Молчание ревело у него в ушах.

– Красивая девушка, – произнес Шейлок, когда входная дверь захлопнулась за Беатрис. – Приятная.

– Красивая – да. Приятная… не уверен.

– Могу судить только о внешности – о том впечатлении, которое она производит.

– Насчет внешности согласен. А то, что в ней неприятно, присуще им всем. Беатрис наделена природной проницательностью, но проницательность эта не настолько сильна, чтобы пересилить культуру, в которой она родилась.

– Еще немного, и вы заговорите, как старик.

– А сами вы разве говорили иначе? Разве отец по определению не старик? Свою дочь вы вообще держали взаперти.

– У меня не было выбора. Я потерял одну женщину и не хотел потерять другую.

– Это и называется быть стариком.

– Я знал, что ей грозит опасность.

– Какая? Пустые дурачества и барабанный бой? По-вашему, это такая уж серьезная опасность? Вы не допускаете, что мы сами создаем то, чего боимся, когда преувеличиваем его значение? Дом ваш был почтенным домом, но почтенный дом – не место для молоденькой девушки.

– Не хотите ли вы сказать, что позволяете дочери творить все, что вздумается?

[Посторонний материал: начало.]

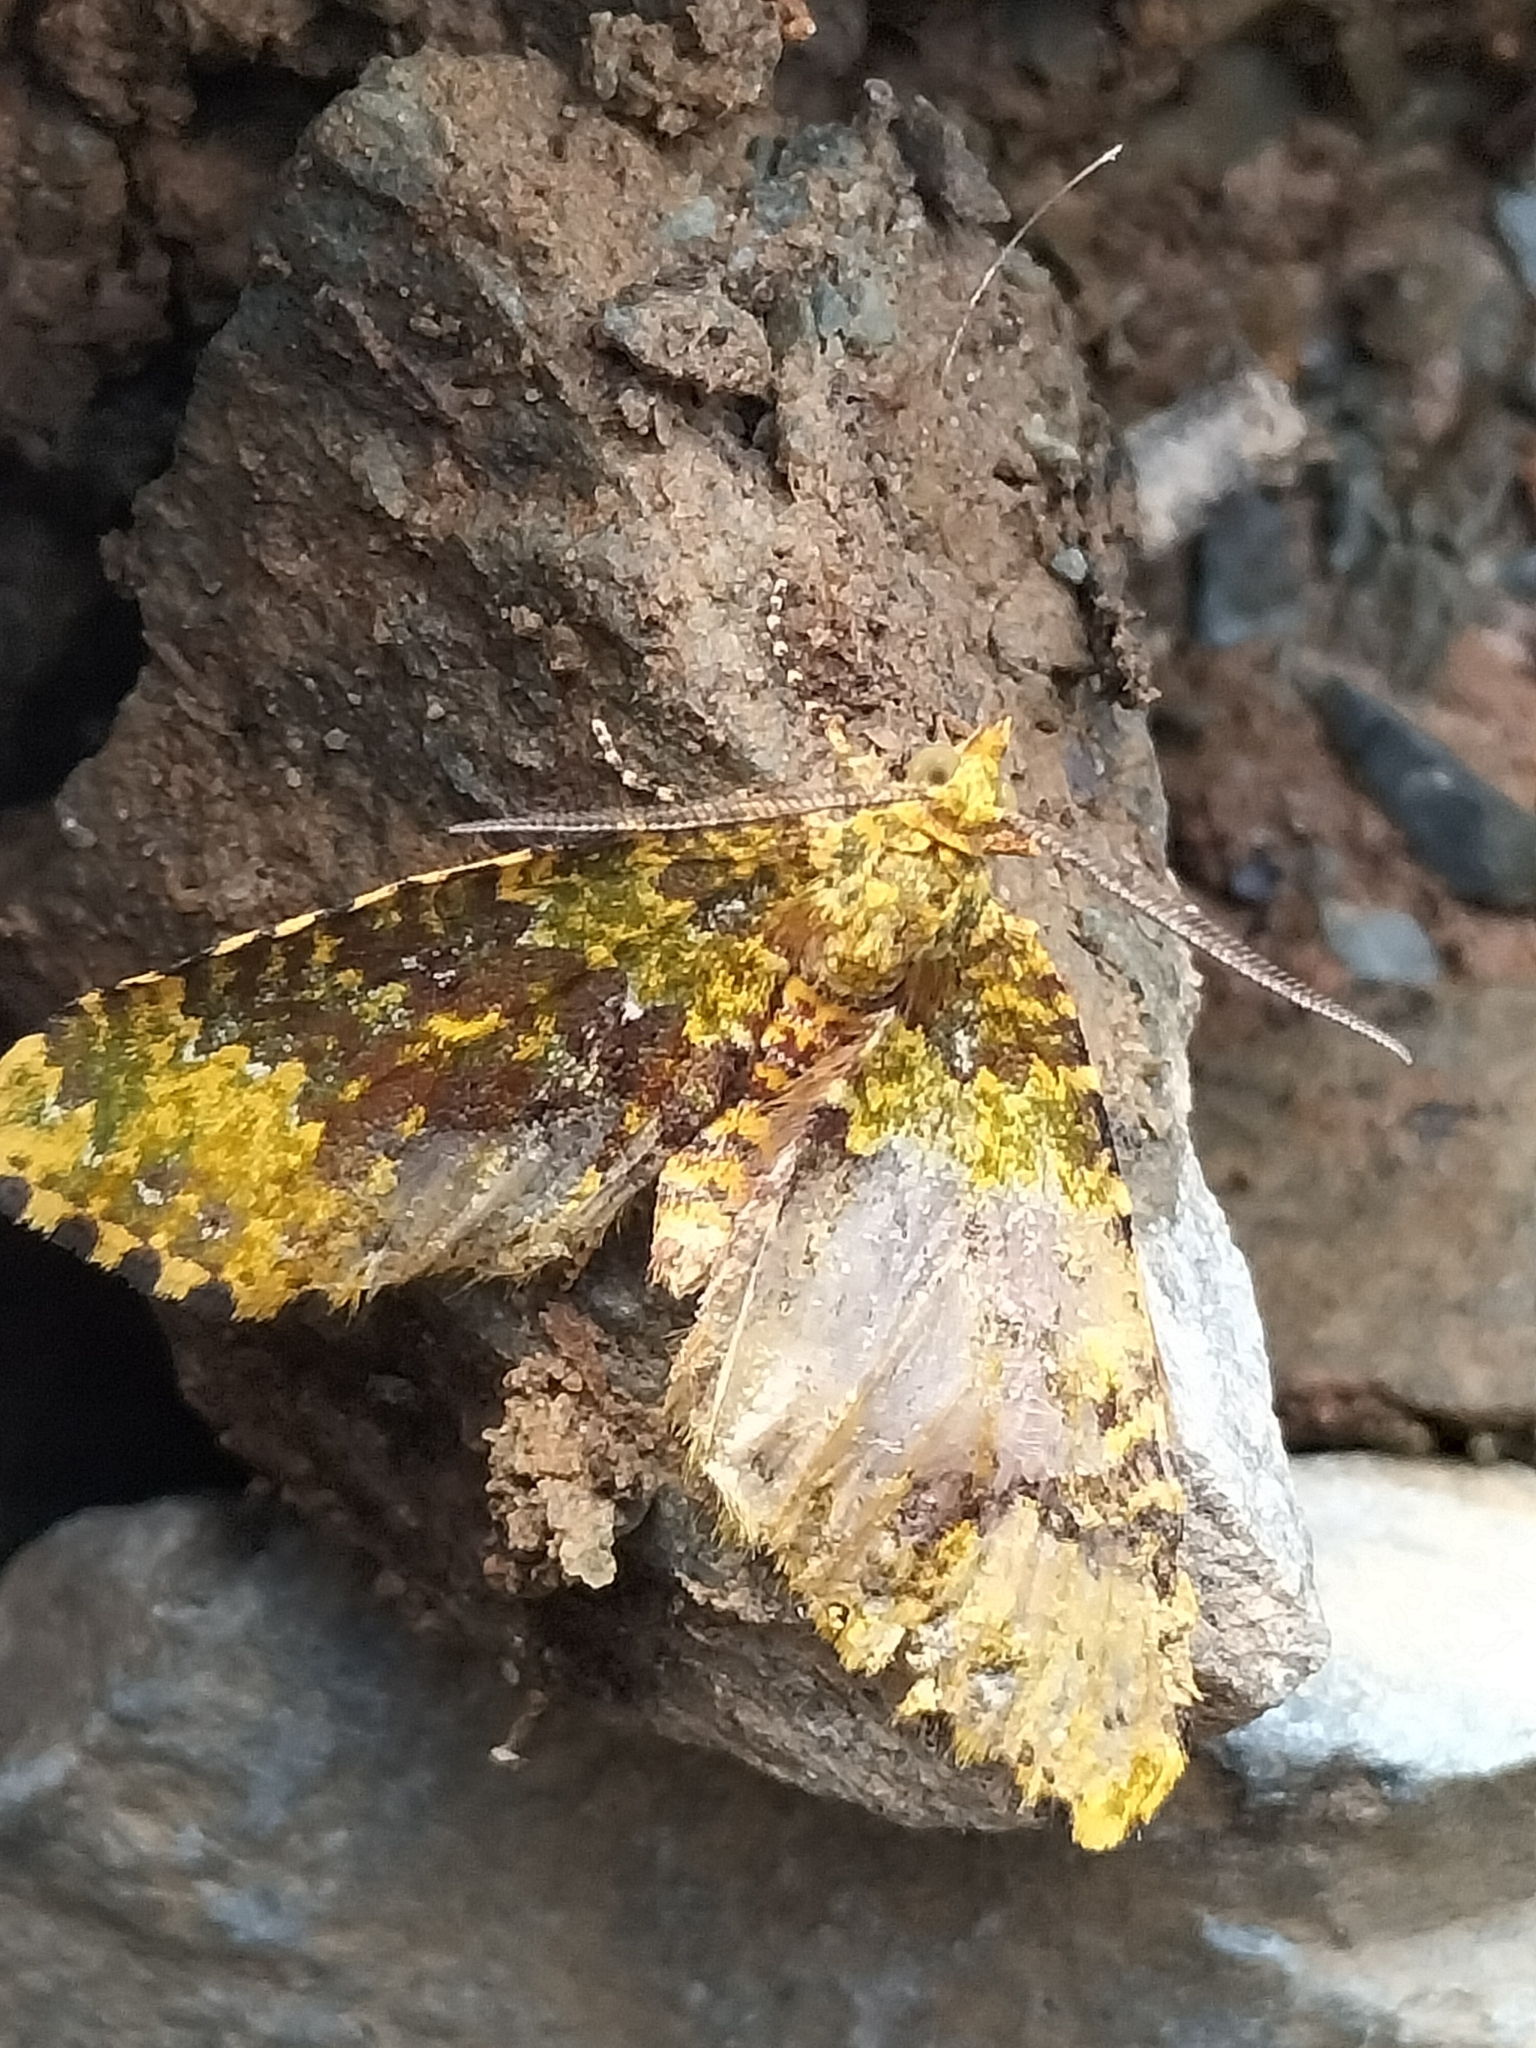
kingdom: Animalia
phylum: Arthropoda
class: Insecta
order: Lepidoptera
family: Geometridae
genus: Asaphodes
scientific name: Asaphodes prasinias
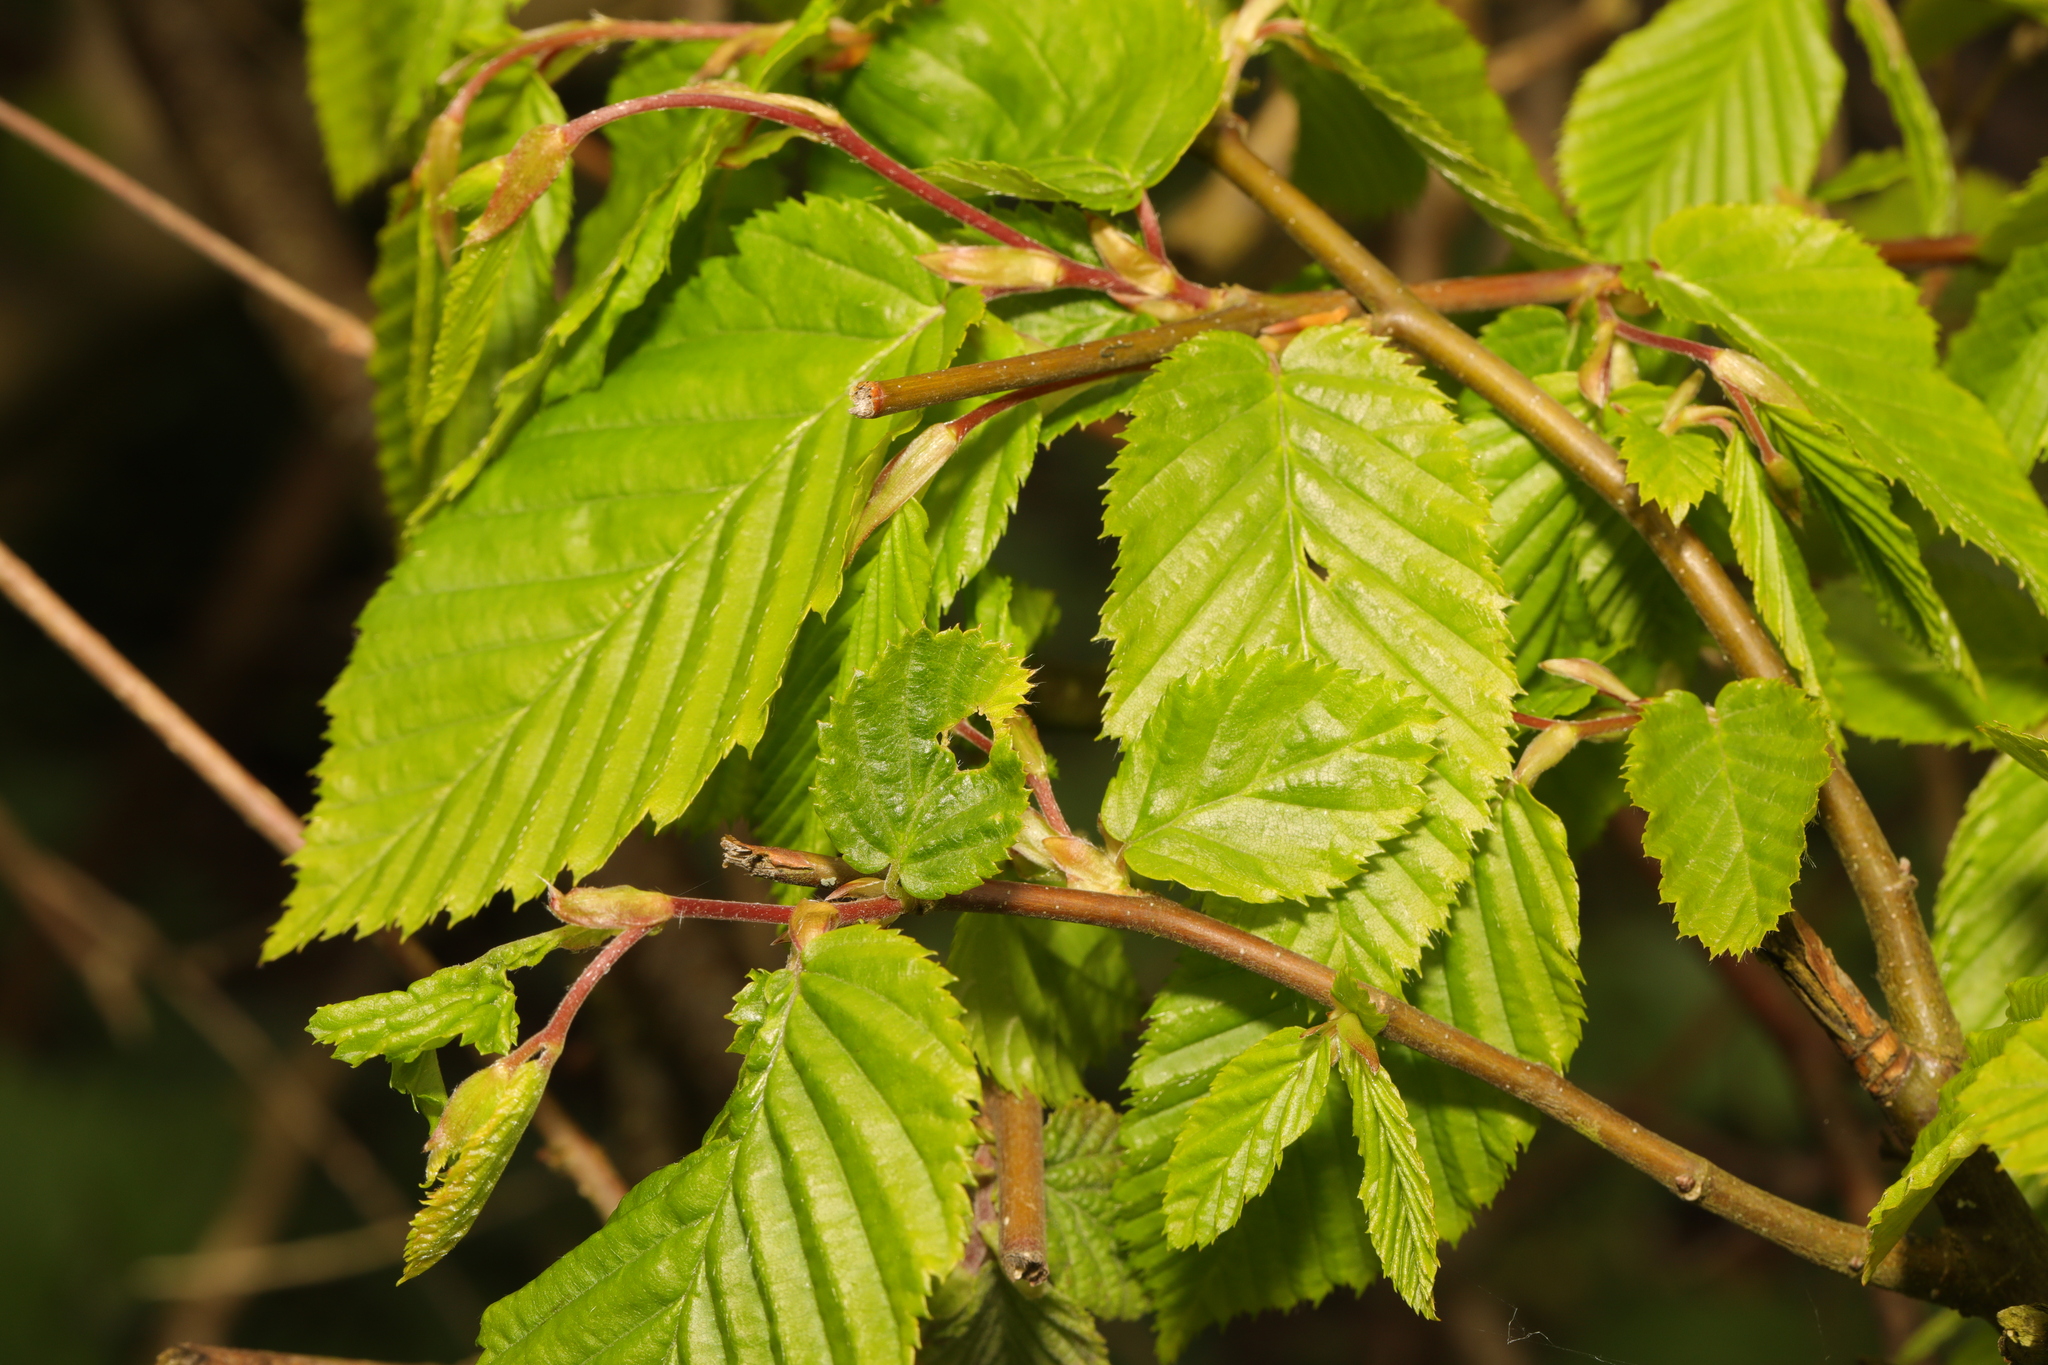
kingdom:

– Я не в силах ей помешать.

– Но пытаетесь.

– Пытаюсь. Мой святой долг – попытаться.

– Я делал не больше вашего.

– И оба мы потерпели неудачу.

– Вы еще не потерпели.

Струлович долго смотрел в горящие, сумрачные глаза гостя. У него самого глаза были ничем не замечательные – неопределенного, жемчужно-серого цвета, точно Северное море в ненастный день. Глаза Шейлока напоминали два глубоких озера умбры, похожей на старую масляную краску – не столько отреставрированную, сколько отполированную случайными прикосновениями, – к которой вернулся первоначальный блеск. Они были темны той рембрандтовской темнотой, что таит в себе свет. Когда Струлович в них заглянул, ему почудилось, будто он стоит в церковной крипте. Мы совсем не похожи друг на друга, подумал он, если не считать наших чувств к дочерям. Так что же видят в нас обоих христиане – как понимают, что перед ними еврей?

По пристальному взгляду Струловича Шейлок понял, о чем тот думает.

– Нет, – произнес он, – мы совсем несхожи. Ни внешне, ни образом жизни. Вы не соблюдаете кашрут, не посещаете синагогу и, готов поспорить, не знаете ни слова на иврите. Так что же мы имеем в виду, когда говорим, что оба мы евреи?

– Меня больше интересует, что имеют в виду христиане. Что общего в нас видят?

– Нечто более древнее, чем они сами.

– В вас – возможно… Не хочу сказать ничего обидного.

– Я знаю, что вы хотите сказать. Но в вас тоже. Дело не в поношенности. Дело в неспособности оставаться безучастными. Вы вот считаете, что не верите, но все же слушаете древний наказ.

– В этом я ничем не отличаюсь от мусульманина или христианина.

– Нет, отличаетесь. Христиане так старательно приспосабливались к современной жизни, что перестали слушать. Поют рождественские песни и называют это верой. Вскоре все они исчезнут. Долгое междуцарствие завершится, и останутся только евреи и язычники – как раньше.

– И мусульмане.

– Да, мусульмане. Но они существуют особняком – в конфликте со всеми, кроме самих себя. Взгляните на себя – вы раздвоены. Ислам не поощряет ту шизофрению, в которой вы живете. Когда мусульманин слушает древний наказ, то внимает всем существом и находит в этом своего рода покой.

– Покой? А как же Ирак, Сирия, Афганистан?!